Aemo laid this out in its draft integrated system plan – a blueprint for an optimal grid – in December, when it suggested the step change under way meant coal plants were likely to shut at almost triple the pace officially acknowledged, and estimated the new generation needed to meet future demand.
It is not the only view of the future, but nothing in the weeks since has challenged its view that coal is rapidly headed for the door. Two energy giants – AGL last week, and now Origin – have brought forward coal plant official closure dates and renewables have pushed black coal generation to its lowest levels in 23 years.
Eraring is particularly in the gun. As Dylan McConnell, a University of Melbourne energy analyst, points out, it is generally the most expensive coal generator in the grid and its output has fallen more rapidly than the rest of the fleet. It is the sort of decline that might grab a federal energy minister’s attention whether directly informed or not.
There are two immediate questions that flow from the announcement of Eraring’s exit. The first is whether the NSW government’s response is up to the task.
On support for the plant’s 400 workers and the community that relies, it’s too early to say. Both the company and the state government have promised packages, with details to come.
On electricity supply, Kean announced the creation of a “transmission acceleration facility” charged with hurrying up the investment being driven by the electricity infrastructure roadmap that passed state parliament in 2020. Its first mission is building a 700MW “Waratah super battery” with a proposed storage capacity of 1400 megawatt hours.
Taylor told Hadley it was “delusional” to think a battery could replace a 2880MW coal plant, but Kean said that was not its role – that it would be designed to fix constraints in getting existing generation to Sydney, Newcastle and Wollongong, not provide energy itself.
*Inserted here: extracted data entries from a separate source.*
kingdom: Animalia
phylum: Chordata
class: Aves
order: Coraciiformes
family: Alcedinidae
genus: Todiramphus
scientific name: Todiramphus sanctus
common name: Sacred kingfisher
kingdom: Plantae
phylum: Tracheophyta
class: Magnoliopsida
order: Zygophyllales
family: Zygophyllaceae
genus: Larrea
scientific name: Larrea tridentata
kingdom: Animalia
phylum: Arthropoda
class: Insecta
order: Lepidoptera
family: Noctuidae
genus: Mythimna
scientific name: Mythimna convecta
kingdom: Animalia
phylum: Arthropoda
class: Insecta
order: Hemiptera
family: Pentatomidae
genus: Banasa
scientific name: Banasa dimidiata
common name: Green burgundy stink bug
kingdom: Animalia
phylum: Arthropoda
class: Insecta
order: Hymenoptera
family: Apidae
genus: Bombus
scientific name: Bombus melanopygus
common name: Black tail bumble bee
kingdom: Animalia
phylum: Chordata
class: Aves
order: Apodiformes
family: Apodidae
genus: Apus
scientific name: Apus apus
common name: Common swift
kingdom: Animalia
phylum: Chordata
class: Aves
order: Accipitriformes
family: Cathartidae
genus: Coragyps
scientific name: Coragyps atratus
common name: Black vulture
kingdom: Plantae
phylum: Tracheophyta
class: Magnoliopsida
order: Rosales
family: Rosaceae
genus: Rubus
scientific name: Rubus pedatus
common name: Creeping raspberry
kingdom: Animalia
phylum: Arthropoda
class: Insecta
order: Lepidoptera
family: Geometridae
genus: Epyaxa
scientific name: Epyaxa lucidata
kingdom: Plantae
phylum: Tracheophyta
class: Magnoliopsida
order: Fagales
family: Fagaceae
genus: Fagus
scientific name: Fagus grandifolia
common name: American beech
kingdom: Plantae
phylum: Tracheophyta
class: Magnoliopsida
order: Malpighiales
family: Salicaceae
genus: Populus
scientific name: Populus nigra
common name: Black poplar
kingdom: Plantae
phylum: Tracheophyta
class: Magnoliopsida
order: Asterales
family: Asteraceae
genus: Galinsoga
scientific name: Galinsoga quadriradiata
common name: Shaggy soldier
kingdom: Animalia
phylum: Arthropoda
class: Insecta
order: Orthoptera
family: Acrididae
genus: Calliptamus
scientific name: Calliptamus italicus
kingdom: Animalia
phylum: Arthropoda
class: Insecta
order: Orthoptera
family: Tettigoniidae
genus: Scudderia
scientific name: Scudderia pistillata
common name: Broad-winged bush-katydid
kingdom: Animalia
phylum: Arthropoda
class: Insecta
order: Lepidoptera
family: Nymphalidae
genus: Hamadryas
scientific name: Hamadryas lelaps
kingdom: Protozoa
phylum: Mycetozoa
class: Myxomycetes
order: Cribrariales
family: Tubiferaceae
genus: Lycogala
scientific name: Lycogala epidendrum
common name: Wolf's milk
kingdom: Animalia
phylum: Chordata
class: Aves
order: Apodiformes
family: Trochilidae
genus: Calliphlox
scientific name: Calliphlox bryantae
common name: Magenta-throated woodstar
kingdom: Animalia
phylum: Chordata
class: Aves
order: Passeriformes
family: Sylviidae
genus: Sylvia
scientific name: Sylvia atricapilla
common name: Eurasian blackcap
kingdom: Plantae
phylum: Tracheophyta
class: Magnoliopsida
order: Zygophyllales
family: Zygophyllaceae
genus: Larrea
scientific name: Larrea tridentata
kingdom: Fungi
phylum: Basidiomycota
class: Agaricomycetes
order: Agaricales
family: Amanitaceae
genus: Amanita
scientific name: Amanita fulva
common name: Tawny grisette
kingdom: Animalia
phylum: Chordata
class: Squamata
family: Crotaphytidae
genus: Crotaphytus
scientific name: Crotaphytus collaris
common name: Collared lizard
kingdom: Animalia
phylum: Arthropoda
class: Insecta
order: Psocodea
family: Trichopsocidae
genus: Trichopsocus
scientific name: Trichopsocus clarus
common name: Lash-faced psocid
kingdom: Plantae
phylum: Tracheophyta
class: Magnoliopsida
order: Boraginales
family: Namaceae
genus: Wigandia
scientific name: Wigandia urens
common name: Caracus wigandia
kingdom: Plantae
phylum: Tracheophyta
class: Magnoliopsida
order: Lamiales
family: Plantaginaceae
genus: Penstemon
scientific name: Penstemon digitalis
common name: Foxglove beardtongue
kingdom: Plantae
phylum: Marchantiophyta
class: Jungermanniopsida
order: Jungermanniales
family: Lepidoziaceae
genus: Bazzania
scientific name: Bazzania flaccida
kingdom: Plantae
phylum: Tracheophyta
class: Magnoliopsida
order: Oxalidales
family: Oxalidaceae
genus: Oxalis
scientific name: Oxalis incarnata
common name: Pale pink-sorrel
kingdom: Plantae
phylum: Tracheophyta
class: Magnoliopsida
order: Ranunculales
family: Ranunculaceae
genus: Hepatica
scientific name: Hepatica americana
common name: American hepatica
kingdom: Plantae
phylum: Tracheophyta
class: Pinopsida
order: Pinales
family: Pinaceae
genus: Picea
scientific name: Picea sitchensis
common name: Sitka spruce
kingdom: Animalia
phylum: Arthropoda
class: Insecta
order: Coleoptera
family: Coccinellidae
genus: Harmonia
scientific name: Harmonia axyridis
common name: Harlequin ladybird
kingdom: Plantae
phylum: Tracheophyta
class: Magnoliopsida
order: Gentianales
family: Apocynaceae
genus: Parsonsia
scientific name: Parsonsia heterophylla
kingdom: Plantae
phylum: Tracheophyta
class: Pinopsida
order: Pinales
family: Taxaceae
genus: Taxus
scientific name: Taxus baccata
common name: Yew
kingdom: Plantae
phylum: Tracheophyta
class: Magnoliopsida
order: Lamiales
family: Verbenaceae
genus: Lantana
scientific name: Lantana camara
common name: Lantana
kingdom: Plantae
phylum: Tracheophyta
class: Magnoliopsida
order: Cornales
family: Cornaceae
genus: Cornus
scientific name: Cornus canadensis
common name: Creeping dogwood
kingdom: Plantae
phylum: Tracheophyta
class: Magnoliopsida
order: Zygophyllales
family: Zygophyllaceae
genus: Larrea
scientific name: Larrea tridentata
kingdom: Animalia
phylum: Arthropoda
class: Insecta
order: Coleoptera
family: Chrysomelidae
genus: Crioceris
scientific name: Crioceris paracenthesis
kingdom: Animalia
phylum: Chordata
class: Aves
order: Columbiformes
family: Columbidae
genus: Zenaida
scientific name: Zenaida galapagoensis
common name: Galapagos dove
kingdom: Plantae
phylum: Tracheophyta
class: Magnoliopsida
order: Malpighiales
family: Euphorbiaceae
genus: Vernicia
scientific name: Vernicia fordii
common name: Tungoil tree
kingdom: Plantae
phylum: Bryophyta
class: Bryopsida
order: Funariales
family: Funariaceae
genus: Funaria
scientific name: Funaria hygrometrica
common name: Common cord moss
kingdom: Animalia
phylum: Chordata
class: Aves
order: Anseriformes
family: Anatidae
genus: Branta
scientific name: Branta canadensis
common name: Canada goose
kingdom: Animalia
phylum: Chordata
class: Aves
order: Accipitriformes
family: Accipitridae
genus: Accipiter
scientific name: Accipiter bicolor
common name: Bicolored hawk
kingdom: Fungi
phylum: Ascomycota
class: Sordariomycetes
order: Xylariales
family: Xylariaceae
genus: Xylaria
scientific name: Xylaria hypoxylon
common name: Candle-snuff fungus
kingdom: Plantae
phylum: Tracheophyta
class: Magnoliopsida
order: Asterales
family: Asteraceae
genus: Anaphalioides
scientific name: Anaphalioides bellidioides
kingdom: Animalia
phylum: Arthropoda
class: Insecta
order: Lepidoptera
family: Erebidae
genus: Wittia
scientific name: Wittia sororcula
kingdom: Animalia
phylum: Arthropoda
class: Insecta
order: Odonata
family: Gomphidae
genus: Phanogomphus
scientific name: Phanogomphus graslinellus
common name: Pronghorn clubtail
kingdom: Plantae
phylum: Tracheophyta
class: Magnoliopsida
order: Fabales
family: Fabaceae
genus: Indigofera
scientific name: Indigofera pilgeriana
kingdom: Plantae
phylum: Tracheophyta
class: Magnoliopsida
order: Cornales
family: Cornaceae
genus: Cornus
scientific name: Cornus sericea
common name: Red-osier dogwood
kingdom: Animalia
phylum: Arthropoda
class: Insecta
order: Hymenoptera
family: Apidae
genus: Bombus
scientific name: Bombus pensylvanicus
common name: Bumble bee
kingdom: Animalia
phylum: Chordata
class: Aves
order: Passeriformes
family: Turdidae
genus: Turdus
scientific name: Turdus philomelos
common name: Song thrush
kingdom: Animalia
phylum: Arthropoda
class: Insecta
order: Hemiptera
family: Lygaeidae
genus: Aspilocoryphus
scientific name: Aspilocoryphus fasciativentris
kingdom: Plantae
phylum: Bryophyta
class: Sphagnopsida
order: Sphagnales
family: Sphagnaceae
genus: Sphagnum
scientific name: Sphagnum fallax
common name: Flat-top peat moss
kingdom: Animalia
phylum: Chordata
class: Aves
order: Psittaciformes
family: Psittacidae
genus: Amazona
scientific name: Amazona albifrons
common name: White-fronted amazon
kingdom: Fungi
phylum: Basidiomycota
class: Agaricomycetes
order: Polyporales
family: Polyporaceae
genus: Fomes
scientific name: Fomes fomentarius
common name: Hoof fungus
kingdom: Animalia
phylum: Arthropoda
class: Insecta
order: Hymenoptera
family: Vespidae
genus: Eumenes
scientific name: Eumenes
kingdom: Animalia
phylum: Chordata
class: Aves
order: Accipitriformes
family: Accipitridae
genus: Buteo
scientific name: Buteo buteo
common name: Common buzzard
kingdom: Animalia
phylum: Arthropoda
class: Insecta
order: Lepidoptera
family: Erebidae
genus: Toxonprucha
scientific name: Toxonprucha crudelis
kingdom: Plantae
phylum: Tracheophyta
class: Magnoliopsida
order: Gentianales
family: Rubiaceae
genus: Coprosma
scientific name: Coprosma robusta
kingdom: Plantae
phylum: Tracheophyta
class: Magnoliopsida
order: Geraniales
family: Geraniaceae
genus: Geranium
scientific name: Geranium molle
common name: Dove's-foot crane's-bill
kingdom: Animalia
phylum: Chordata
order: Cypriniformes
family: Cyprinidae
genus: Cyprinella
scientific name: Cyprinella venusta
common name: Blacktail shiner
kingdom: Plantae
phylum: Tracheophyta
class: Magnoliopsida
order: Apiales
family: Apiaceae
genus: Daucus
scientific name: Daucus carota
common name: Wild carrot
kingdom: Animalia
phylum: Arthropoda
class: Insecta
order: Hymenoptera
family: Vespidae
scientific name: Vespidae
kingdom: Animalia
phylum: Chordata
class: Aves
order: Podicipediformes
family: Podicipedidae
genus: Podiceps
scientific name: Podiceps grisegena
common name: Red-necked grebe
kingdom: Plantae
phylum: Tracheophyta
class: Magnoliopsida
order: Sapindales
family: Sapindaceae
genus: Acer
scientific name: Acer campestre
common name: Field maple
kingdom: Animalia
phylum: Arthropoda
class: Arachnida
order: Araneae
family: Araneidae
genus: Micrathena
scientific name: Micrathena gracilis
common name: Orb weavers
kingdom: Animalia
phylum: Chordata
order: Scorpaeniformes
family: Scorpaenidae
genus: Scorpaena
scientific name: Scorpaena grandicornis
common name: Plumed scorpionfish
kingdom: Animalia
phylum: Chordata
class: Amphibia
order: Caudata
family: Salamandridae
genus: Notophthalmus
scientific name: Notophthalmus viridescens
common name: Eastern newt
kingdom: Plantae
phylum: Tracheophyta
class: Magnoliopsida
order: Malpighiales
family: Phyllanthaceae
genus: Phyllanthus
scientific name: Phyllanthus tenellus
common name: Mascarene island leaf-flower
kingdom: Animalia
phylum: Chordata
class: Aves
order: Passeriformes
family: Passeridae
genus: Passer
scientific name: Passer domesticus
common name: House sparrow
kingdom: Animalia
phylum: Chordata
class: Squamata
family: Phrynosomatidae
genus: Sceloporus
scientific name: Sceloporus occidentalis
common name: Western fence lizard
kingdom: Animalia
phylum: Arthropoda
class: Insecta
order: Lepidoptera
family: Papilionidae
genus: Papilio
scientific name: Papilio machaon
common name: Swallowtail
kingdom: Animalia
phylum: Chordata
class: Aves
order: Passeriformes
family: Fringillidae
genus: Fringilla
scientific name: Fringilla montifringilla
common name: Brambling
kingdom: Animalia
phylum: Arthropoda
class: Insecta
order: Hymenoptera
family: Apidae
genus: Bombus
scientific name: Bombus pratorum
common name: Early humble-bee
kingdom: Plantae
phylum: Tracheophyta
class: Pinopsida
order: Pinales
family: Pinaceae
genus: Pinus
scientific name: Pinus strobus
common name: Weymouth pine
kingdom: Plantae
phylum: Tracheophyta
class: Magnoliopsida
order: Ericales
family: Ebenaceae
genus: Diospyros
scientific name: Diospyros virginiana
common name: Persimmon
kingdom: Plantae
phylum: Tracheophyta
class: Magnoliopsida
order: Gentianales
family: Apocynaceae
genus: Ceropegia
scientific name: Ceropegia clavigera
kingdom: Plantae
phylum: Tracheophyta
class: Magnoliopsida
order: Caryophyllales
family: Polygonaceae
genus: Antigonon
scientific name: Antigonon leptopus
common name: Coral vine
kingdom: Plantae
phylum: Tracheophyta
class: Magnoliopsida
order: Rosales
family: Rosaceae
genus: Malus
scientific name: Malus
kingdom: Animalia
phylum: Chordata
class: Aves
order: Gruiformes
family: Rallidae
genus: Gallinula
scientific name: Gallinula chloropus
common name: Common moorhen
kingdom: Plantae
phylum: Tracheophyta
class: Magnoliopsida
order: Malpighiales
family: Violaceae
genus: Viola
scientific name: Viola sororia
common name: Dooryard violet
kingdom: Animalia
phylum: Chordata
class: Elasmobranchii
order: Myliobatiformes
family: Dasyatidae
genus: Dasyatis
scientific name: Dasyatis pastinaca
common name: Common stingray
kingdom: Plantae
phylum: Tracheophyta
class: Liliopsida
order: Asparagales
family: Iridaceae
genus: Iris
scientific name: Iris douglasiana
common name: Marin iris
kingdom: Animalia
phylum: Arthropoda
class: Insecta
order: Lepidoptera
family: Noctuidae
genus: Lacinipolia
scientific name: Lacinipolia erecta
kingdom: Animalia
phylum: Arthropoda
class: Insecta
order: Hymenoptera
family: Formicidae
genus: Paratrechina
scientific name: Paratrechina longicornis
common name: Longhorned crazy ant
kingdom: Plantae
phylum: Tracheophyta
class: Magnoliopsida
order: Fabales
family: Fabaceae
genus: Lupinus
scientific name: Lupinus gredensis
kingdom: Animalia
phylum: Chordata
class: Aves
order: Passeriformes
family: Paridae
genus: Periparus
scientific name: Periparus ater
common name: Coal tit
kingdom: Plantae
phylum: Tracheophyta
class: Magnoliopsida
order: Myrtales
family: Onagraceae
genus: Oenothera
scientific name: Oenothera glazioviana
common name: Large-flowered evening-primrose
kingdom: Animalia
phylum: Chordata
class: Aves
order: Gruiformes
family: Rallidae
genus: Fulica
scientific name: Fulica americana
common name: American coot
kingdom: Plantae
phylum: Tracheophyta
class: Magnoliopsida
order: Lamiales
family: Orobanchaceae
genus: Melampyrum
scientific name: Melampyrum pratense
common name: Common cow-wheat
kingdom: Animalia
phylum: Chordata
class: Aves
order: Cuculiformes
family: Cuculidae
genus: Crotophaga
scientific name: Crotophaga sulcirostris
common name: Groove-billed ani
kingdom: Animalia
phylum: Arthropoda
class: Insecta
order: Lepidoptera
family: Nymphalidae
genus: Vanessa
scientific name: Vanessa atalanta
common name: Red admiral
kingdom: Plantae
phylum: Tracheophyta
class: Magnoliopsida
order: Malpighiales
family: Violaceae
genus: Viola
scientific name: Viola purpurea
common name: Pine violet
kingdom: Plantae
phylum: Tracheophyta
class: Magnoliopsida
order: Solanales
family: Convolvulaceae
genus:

There was also $84m to bring forward other infrastructure and nearly $50m for pumped hydro projects.
Is it enough? It’s early days and some analysts have expressed concern, but Aemo was quick to make its position clear: the state would have access to enough electricity to ensure its energy security target – set to ensure the lights stay on even in disastrous circumstances – could still be met once Eraring is gone.
Which is good news – and brings us to the second question. When should we expect the next announcement that a coal plant is closing early?
It would be unwise to bet it will take long.